## Document section
## Begin

Until the 1960s, the majority of financial assets were owned by private individuals. Over the following decades there developed what Minsky called ‘money-manager capitalism.’ Institutional investors – insurance companies, pension and mutual funds – became the largest holders of stocks and bonds. A mostly-unremarked-upon feature of this change has been the rise of the trustee as a social layer. As employee savings are compulsorily channelled into financial markets, and the demand for funds from commercial and industrial firms slows down, the custodial and administrative power of these “intermediaries” has swelled.
Australian has one of the largest pool of pension assets in the world, behind only the US, UK and Japan. Industry funds constitute around one-fifth of this total, some $226 billion dollars. As a proportion of GDP (now over 100%), the assets of Australian superannuation funds rank with Switzerland and the Netherlands. The market saturation of defined contribution schemes (where risk is shifted to the beneficiary) is unmatched in any other country.
And the governance structure of Australian industry superannuation funds is unique. This feature derives from the peculiar circumstances by which universal superannuation was introduced (part of the 1986 Accord between unions and the Labor government that sought to limit wage growth). Unions are recognised as key “stakeholders” that, together with firms, deserve representation on boards. As a result, union secretaries and officials make up half of the trust directors responsible for prudential oversight and deciding upon, or outsourcing, investment strategies. Board positions are regularly used as stepping-stones to parliamentary careers. Union bureaucrats use them to establish business knowledge, contacts and profiles.
Many of these figures have recently served as board members of AustralianSuper, one of the largest pension funds. They bring irresistibly to mind Zinoviev’s characterisation of Australian Labor politicians and union bureaucrats as ‘a constant prey of leaders on the make for careers’:
Upon the backs of the laboring masses there arise, one after another, little bands of aristocrats of labor, from the midst of which the future labor ministers spring forth, ready to do loyal service to the bourgeoisie… They act the parts of workers even now. But in reality they are only agents of the financial plutocracy in the camp of the workers. The caste of the “leaders” here appears quite openly as a unique type of job trust.

## End

## Data supplied
## Begin

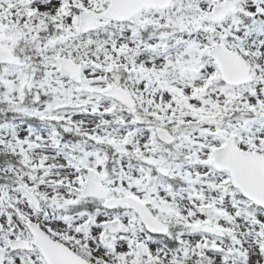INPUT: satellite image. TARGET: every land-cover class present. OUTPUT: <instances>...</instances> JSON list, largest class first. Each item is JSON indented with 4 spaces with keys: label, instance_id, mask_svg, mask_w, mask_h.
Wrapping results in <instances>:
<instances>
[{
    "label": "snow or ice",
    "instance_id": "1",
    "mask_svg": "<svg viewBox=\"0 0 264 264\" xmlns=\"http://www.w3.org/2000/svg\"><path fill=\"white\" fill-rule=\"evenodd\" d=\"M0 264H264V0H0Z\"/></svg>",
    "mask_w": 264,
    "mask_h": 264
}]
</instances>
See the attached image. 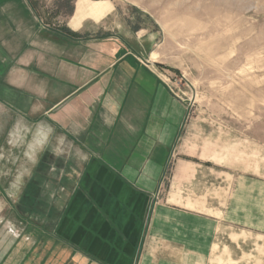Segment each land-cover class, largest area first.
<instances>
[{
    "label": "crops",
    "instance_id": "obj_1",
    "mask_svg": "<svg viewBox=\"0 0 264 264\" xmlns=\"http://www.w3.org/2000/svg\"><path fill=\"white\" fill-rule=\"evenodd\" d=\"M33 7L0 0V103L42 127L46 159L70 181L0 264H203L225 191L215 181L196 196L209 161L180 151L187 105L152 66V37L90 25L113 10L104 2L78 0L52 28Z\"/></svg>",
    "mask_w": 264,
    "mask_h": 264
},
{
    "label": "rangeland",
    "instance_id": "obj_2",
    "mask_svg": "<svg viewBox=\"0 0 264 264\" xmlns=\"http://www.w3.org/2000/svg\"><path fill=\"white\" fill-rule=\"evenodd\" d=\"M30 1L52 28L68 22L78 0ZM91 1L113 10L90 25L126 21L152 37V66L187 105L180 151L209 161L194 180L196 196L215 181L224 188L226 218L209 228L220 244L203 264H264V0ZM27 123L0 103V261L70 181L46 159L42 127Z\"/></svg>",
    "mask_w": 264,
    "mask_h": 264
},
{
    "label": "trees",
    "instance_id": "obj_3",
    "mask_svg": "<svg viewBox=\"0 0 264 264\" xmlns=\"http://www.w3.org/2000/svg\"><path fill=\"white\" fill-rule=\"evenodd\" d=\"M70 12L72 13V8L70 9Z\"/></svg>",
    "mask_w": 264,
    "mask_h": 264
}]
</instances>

## End
## Begin

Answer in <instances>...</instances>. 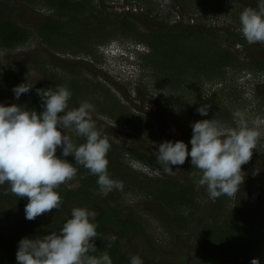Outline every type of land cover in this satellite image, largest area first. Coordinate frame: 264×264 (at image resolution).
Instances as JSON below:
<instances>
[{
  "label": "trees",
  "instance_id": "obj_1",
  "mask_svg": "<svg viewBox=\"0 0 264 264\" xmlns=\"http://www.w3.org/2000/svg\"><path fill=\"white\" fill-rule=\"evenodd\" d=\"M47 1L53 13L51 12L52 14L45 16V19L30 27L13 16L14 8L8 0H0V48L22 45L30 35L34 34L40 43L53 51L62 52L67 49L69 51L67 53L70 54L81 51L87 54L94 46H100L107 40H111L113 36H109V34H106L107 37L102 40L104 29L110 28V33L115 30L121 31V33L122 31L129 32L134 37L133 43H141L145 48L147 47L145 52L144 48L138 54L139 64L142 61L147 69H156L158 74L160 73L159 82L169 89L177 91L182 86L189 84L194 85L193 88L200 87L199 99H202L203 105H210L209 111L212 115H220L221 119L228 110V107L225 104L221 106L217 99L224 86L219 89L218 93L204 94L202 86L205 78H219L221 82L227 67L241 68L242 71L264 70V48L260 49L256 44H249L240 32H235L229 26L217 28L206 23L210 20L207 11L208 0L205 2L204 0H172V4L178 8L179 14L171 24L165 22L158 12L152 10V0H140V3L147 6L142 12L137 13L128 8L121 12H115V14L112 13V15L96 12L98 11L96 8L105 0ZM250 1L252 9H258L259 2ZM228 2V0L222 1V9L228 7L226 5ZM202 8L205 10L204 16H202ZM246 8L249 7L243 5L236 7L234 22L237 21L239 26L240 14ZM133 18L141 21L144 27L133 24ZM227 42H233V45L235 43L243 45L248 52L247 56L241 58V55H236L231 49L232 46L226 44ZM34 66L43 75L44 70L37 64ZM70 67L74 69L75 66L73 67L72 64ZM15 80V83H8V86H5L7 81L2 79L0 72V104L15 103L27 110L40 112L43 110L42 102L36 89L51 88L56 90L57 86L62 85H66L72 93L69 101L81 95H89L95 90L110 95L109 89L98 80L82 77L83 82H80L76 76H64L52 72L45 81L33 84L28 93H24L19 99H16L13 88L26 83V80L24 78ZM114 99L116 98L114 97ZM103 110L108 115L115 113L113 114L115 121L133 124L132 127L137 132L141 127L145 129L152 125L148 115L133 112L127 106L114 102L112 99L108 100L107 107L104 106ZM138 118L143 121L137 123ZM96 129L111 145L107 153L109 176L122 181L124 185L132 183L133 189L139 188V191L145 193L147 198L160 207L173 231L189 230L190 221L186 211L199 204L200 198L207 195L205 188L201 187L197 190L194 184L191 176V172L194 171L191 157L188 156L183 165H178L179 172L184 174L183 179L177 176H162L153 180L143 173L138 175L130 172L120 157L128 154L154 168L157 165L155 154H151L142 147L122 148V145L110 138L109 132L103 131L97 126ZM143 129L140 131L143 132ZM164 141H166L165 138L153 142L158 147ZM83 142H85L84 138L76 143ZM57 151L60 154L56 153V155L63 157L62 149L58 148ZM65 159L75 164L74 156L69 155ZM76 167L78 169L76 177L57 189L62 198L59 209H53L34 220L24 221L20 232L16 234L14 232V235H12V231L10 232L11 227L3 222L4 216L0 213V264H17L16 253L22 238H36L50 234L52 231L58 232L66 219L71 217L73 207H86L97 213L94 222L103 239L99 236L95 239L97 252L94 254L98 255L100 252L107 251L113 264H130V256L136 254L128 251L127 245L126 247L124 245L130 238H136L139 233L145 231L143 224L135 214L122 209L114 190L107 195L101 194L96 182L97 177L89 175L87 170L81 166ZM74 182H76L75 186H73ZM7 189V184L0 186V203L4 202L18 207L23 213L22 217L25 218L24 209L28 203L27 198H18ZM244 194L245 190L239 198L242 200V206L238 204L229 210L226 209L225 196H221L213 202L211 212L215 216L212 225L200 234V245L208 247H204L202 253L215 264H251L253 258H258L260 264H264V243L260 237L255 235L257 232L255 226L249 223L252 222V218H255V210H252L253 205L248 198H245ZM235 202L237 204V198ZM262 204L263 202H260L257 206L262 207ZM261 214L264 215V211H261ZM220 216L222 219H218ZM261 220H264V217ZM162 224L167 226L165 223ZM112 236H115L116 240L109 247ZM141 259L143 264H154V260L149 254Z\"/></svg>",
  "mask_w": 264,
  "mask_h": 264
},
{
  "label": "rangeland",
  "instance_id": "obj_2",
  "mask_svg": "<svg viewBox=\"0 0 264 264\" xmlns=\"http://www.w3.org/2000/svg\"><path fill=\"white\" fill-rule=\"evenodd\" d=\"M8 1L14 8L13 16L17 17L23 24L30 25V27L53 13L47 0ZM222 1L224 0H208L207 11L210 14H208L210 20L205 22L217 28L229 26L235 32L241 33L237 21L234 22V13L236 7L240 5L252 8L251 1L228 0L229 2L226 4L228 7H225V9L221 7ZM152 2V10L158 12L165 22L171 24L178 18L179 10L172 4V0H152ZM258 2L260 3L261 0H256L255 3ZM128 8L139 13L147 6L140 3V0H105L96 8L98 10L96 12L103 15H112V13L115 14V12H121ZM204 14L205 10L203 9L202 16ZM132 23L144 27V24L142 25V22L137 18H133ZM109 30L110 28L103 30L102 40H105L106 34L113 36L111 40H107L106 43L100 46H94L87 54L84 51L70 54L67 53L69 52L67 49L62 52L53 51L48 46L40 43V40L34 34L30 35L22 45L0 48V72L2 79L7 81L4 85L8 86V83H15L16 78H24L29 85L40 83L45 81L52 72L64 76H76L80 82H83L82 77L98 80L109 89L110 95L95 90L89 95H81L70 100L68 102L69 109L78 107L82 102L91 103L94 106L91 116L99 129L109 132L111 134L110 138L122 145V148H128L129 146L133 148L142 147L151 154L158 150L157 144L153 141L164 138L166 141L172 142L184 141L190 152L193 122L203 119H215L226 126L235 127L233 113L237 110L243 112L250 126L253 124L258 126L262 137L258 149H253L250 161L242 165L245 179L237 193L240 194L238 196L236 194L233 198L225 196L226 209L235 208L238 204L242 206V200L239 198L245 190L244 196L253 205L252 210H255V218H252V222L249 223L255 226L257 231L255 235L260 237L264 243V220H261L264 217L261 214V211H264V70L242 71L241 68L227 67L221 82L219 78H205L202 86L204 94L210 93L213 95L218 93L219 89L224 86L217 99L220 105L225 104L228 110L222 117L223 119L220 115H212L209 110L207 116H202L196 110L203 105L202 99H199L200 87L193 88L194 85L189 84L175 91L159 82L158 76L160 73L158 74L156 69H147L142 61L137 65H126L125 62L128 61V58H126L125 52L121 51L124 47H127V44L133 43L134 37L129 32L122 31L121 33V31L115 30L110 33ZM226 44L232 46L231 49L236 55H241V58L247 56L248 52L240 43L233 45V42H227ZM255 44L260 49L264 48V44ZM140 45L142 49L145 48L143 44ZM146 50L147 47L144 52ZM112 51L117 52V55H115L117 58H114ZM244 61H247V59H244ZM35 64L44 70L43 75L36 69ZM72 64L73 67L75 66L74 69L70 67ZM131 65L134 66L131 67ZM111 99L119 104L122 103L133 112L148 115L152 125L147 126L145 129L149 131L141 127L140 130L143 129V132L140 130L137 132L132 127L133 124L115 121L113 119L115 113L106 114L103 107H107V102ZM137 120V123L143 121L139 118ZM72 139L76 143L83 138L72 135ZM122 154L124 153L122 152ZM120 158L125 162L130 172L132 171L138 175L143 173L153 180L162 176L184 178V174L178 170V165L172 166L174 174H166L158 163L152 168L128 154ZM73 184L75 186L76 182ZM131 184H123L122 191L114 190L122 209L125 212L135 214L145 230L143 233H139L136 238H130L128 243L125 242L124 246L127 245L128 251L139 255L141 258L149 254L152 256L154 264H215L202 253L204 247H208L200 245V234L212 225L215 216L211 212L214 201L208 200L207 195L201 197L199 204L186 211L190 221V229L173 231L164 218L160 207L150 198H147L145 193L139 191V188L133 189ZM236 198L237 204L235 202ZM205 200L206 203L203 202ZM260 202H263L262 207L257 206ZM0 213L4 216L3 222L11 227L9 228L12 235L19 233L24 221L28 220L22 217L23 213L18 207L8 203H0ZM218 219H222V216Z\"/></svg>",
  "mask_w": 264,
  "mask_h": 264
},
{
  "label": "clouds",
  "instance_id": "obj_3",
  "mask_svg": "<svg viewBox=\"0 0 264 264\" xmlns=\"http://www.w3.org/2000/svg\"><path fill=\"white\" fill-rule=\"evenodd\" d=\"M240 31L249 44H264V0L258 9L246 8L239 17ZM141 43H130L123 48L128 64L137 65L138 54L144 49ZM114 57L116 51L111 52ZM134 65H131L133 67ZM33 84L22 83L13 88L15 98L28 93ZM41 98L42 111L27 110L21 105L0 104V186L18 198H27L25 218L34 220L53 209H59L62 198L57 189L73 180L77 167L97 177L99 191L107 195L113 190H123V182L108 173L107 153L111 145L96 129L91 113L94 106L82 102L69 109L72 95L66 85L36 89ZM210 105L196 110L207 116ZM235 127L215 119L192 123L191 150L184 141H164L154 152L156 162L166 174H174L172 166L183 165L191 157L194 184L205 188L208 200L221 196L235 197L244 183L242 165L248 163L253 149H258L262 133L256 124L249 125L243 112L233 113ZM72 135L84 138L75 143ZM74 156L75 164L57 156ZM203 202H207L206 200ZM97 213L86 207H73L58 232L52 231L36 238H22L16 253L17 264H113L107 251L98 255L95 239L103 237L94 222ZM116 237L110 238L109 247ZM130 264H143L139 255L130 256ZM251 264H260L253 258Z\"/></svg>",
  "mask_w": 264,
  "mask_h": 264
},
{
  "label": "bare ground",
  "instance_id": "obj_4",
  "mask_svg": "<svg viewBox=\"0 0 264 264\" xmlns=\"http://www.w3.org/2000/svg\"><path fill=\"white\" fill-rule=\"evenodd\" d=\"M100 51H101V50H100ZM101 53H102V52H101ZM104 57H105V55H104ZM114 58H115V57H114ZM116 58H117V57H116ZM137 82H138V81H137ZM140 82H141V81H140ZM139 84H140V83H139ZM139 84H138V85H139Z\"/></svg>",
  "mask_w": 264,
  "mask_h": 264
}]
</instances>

## End
## Begin

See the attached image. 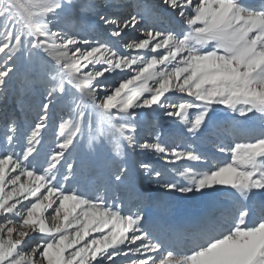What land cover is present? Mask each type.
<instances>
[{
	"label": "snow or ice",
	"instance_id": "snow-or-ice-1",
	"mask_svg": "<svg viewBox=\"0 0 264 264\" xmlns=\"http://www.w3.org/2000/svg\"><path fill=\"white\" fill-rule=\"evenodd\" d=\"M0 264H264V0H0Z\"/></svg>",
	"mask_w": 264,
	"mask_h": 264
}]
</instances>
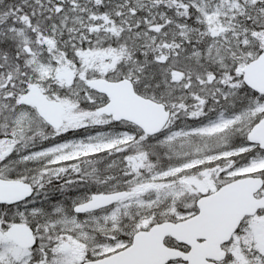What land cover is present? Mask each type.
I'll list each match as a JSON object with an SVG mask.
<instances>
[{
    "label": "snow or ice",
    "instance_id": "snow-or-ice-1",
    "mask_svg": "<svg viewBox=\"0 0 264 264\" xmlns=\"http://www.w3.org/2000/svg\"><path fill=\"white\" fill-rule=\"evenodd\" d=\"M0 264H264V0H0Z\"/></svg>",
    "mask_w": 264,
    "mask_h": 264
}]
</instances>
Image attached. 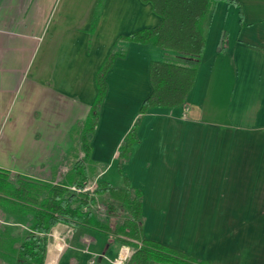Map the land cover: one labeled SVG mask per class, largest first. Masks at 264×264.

## End

## List of tasks
1/ Retype everything in the passage on Australian superannuation funds from "And the governance" down to "contacts and profiles.".
2/ In the passage on Australian superannuation funds, what share of the trust directors are union secretaries and officials?

## Final results
1/
And the governance structure of Australian industry superannuation funds is unique. This feature derives from the peculiar circumstances by which universal superannuation was introduced (part of the 1986 Accord between unions and the Labor government that sought to limit wage growth). Unions are recognised as key “stakeholders” that, together with firms, deserve representation on boards. As a result, union secretaries and officials make up half of the trust directors responsible for prudential oversight and deciding upon, or outsourcing, investment strategies. Board positions are regularly used as stepping-stones to parliamentary careers. Union bureaucrats use them to establish business knowledge, contacts and profiles.

2/ Half